I'm kind of dreading when my boys get to this stage, now that Ethan is getting bigger, Calvin has been playing a little rougher with him and Ethan thinks it's hilarious. I'm used to the rough housing between Calvin and Piper but it always ends when Piper starts crying because I just don't think it's fun for girls. I just don't know why boys find fighting so fun! But I know grown men that still like to throw punches (JP and his buddies) just for fun so maybe they never really outgrow it and us women will just never understand it.

Being the mother of two boys and one girl I completely understand where you are coming from. I was constantly saying – one of you is going to get really hurt — but thankfully that never happened.

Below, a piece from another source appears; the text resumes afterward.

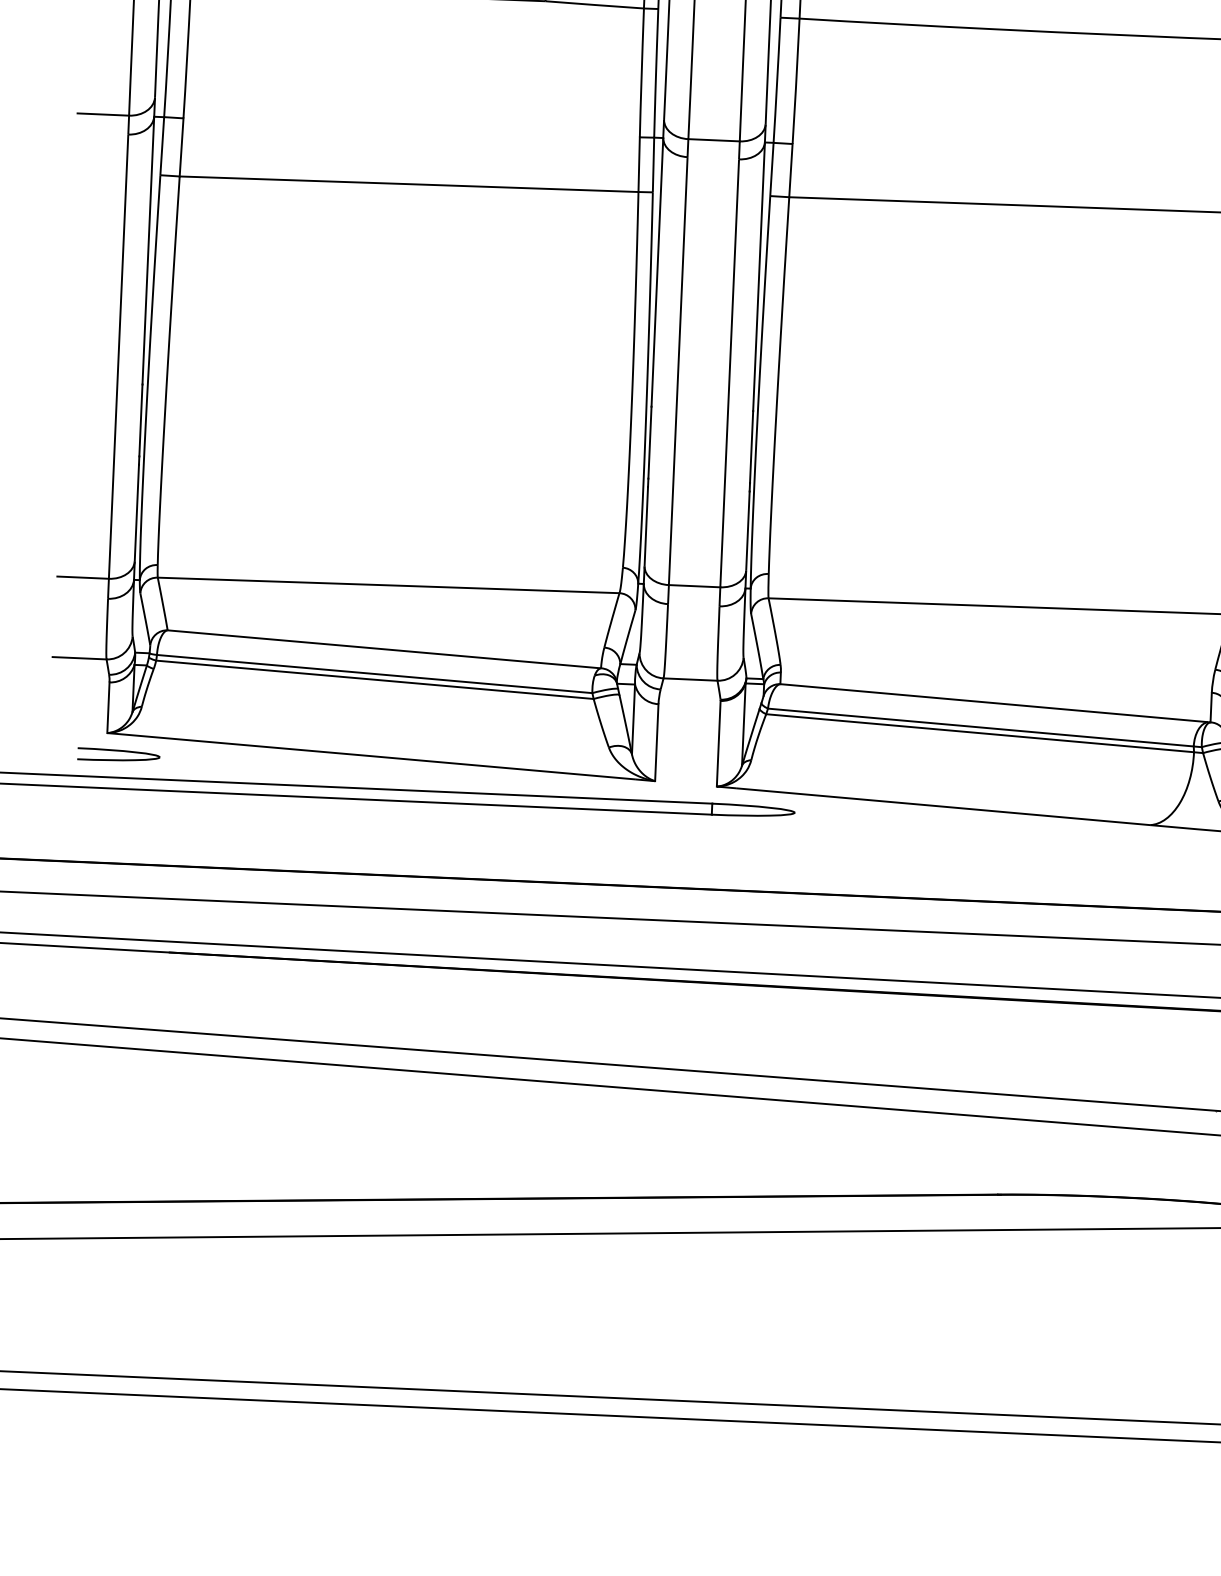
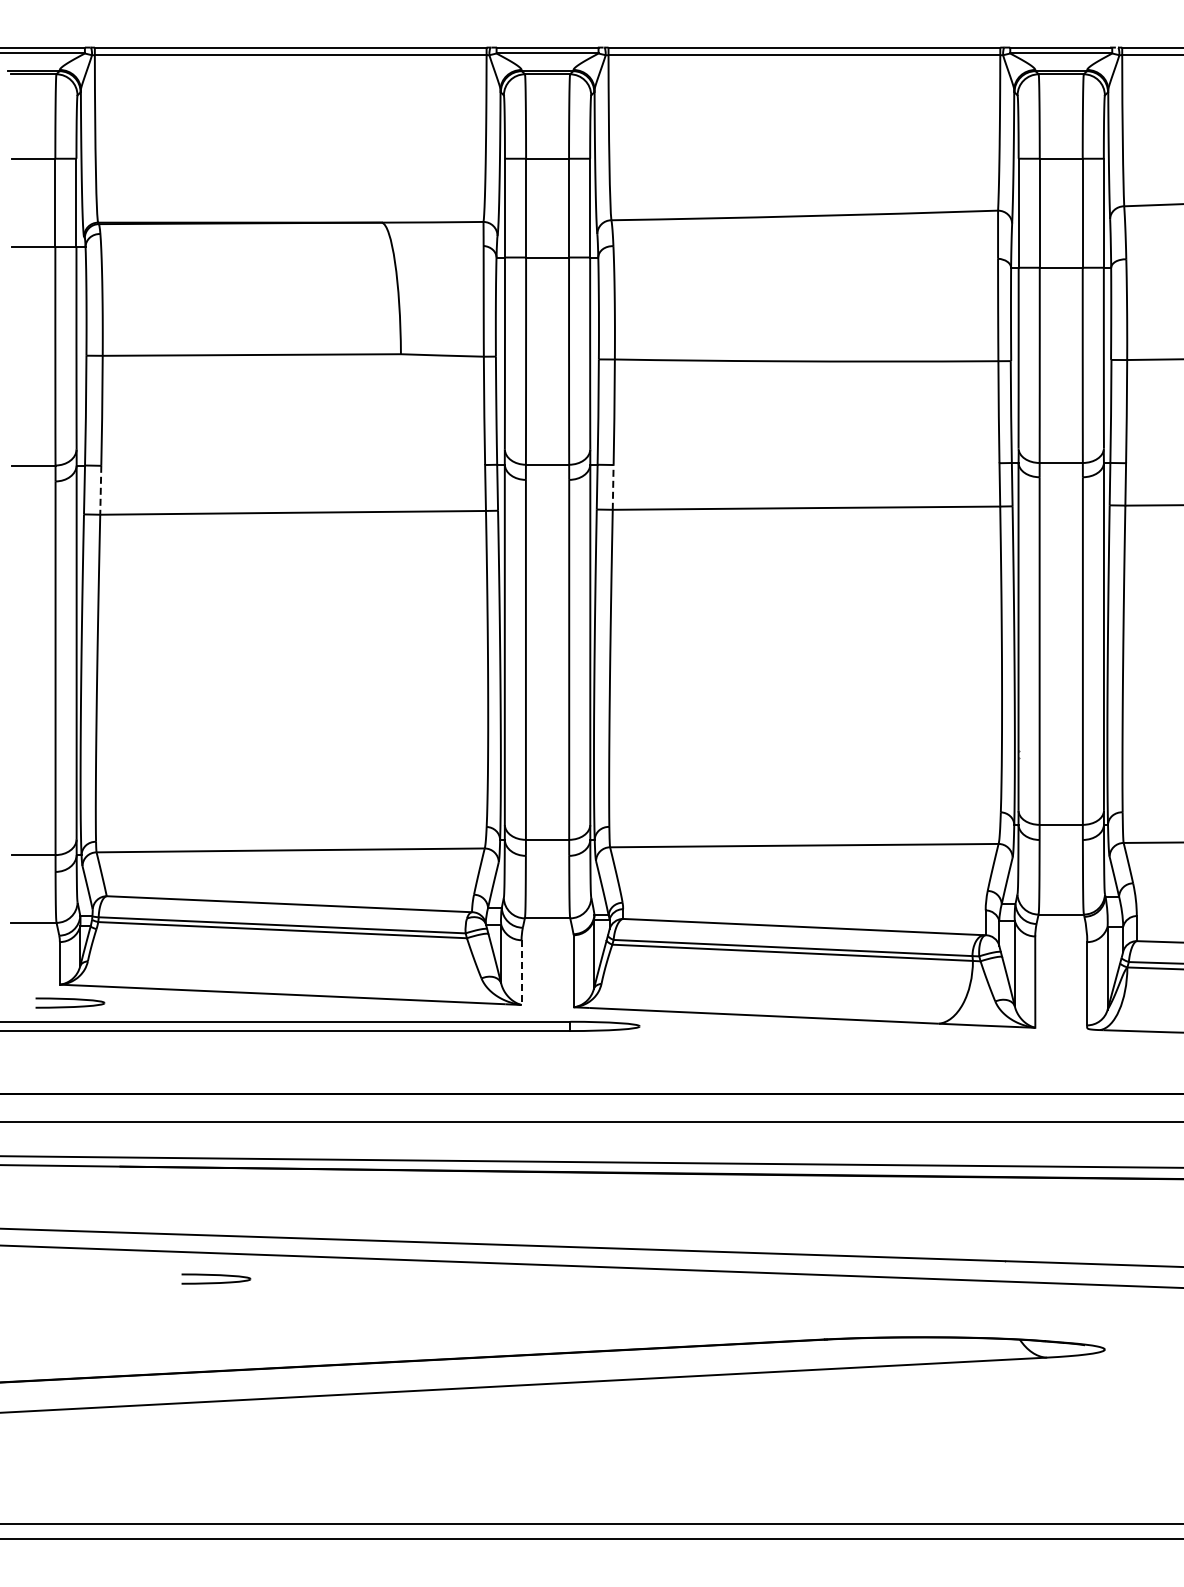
line: (181, 147) -> (100, 490), solid -> dashed
line: (791, 169) -> (613, 486), solid -> dashed
line: (656, 743) -> (521, 973), solid -> dashed
part: (278, 1090) -> (216, 1278), added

I'm not sure if it is the gene they are born with — but they need to beat each other — keep those fingers crossed that it stay with the beanie babies and doesn't turn to rocks!

OH my having only one kiddo in the house I am free of these moments however my best friend has 2 boys and I have had this same (almost) moment with them …crazy little kids

LOL my baby sister-as the oldest of our trio, I admit you were "bullied" a bit more by us, you were youngest, we knew it made you mad, and you fit under that bean bag so well…lol (always Kristen's idea) but you did get older, stronger and you too handed it out. I remember, on the couch foot wrestling, pulling each other's hair, hitting each other with pillows; we were told to "leave each other alone" and "to get away from each other if we couldn't play nice." Flashbacks at all? lol I may have been raised elsewhere if not. Sometimes as kids we started off playing, goofing around and then one gets hurt, so they get that person back, etc.. lol but we came out okay and the bean bag left no marks-really that mark hardly shows now. Boys are rougher, never figured out why. I read this to Preston and he laughed because he did this with his brother.They still laugh about it. When they share their rough housing stories now, I have to admit they are funny,but I am glad us girls never got that rough. (Note to myself; NO beanie babies for my nephews as presents) Now I am off to find that bean bag I kept….love ya

That's just what boys do. It's all part of the master plan for the male species. Me tough. Me rough. Me show you. Bang Boom Bop, Bang again, done. We laugh. Let's eat. Burp. Fart. Laugh. Repeat……1 million times.

Fingers are crossed. My fear over not knowing exactly what they are going to do to each is increasing. I can't imagine the crazy things they are going to do to one another.

This week they are all about telling each other "just leave me alone!" I guess we just can't win. OH BROTHER!!

You are too funny. Did we come out okay? I get moments of rage where I want to cover random peoples faces with bean bags. Is that NORMAL?!? I'm working on my voodoo doll Krimmy, just you wait. I'll get you and Kristen back eventually!! ;o)

Ha.. i Iknew I had it.. found my bean bag.. awwwww .. it's so pretty still. Come here Kerri.. Let me show you something….lol.. and stop pricking the neck on the voo doo doll .. that already hurts!